The Bank Of Japan Forced Into The Helicopters? Troubling Questions For Macroeconomists

A Benjamin Cole post

Under the stalwart but still cautious leadership of Governor Haruhiko Kuroda, the Bank of Japan has followed a path of quantitative easing, and then negative interest rates, in a mixed battle against deflation and a soaring yen.

Yet in mid-August the yen rose to less than 100 per U.S. dollar, from 120 at the start of the year. Meanwhile, Japan plays peek-a-boo with deflation.

And now the Bank of Japan may be running out of Japanese government bonds to buy. With the BoJ having purchased one-third of the national bonds outstanding, the largest banks in Japan say they are running out of inventory.

Moreover, the BoJ has been buying exchange-traded funds (ETFs). “Already a top-five owner of 81 companies in Japan’s Nikkei 225 Stock Average, the BOJ is on course to become the No. 1 shareholder in 55 of those firms by the end of next year, according to estimates compiled by Bloomberg from the central bank’s exchange-traded fund holdings,” reported Bloomberg recently.

No doubt, critics will cite Japan as an example that QE does not work. But we don’t know the counter-factual, and it is probable Japan would have sunk into recession-deflation without QE.

But perhaps the long-term critics of QE, who have predicted inflationary holocausts for years, finally have a real issue: The BoJ will run out of securities to buy. Although in a laughable twist, the BoJ will run out of securities to buy long before it “runs of out ammo,” says one of the other long-standing if insane critiques of QE. The BoJ has unlimited ammo.

Sikorsky, Huey, Chinook

The Bank of Japan could sidestep the whole problem of building a balance sheet by instead engaging in “helicopter drops” also called “money-financed fiscal programs.”

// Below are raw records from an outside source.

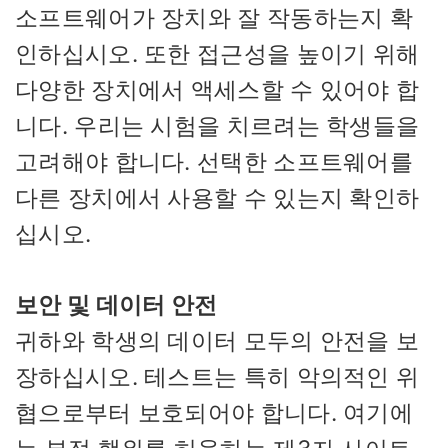
소프트웨어가 장치와 잘 작동하는지 확
인하십시오. 또한 접근성을 높이기 위해
다양한 장치에서 액세스할 수 있어야 합
니다. 우리는 시험을 치르려는 학생들을
고려해야 합니다. 선택한 소프트웨어를
다른 장치에서 사용할 수 있는지 확인하
십시오.
보안 및 데이터 안전
귀하와 학생의 데이터 모두의 안전을 보
장하십시오. 테스트는 특히 악의적인 위
협으로부터 보호되어야 합니다. 여기에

Though rarely discussed in U.S. macroeconomic circles, Japan used helicopter drops successfully in the Great Depression, under the leadership of Finance Minister Korekiyo Takahashi. While American and Europe remained mired in depressions until WWII, Japan’s economy grew solidly from 1932 to 1936, when Korekiyo was assassinated by militarists. The island economy kept growing thereafter, but ran into inflation, as the soldiers kept printing money to finance wars.

Conclusion

Who in 2008 could have predicted that central-bank quantitative easing programs on three continents would be met by whimpering bond markets, zero-lower bound and borderline deflation through much of the developed world?

Who can deny that the Bank of Japan has paid off one-third of the once-towering Japanese national debt, with no inflationary consequence? So what is the importance of the national debt in this new context?

What recourse has the Bank of Japan now, but to ponder helicopter drops?

Orthodoxy and convention have nearly ossified the craft of macroeconomics. Practitioners genuflect to totems even as events make a mockery of the most exalted maxims.

Do the Rube Goldberg operations of the Federal Reserve, with bond-buying and selling, and reverse repos, and interest on excess reserves, and erratic posturing by various unelected regional bank presidents, make more sense than a simple program of money-financed fiscal programs?

PS A real world experiment:

It is quite unfortunate that Schacht’s lesson was lost while Eucken’s paradigm carried the day. Schacht’s programme resembles a variation of the ‘helicopter money’ policy and its free-lunch effects (Bossone 2016), which several economists today consider an effective demand management tool for fiscally constrained economies trapped in deep depression.

4 thoughts on “The Bank Of Japan Forced Into The Helicopters? Troubling Questions For Macroeconomists

  1. How is it that the BoJ, having bought just one-third of the Japanese government bonds outstanding, now can’t buy any more? Are the other two-thirds not available for purchase *at any price*? Who is holding them, and what are the holders up to?
    (I suppose there would be political repercussions, both domestic and international, if the BoJ bought U.S. and European government bonds.)

    • Philo–Perhaps the BoJ can buy more Japan bonds. They could buy more bonds globally too. After all, the People’s Bank of China owns a few trillion dollars of US Treasuries.
      I confess I am fascinated by the manner in which central banks appear to be able to liquidate national debts without inflationary consequences.
      But then perhaps a better approach is too never generate that debt in the first place in simply do helicopter drops to start with.
      Thanks for reading!

  2. A lot of the bonds will be held as assets by life and pension companies as a necessary match for their long term liabilities.

    • I was simply reacting to this paragraph: “And now the Bank of Japan may be running out of Japanese government bonds to buy. With the BoJ having purchased one-third of the national bonds outstanding, the largest banks in Japan say they are running out of inventory.” Even if the large Japanese banks are out of Japanese government bonds, there are still plenty of other holders from whom purchases could be made; the BoJ is far from “running out.”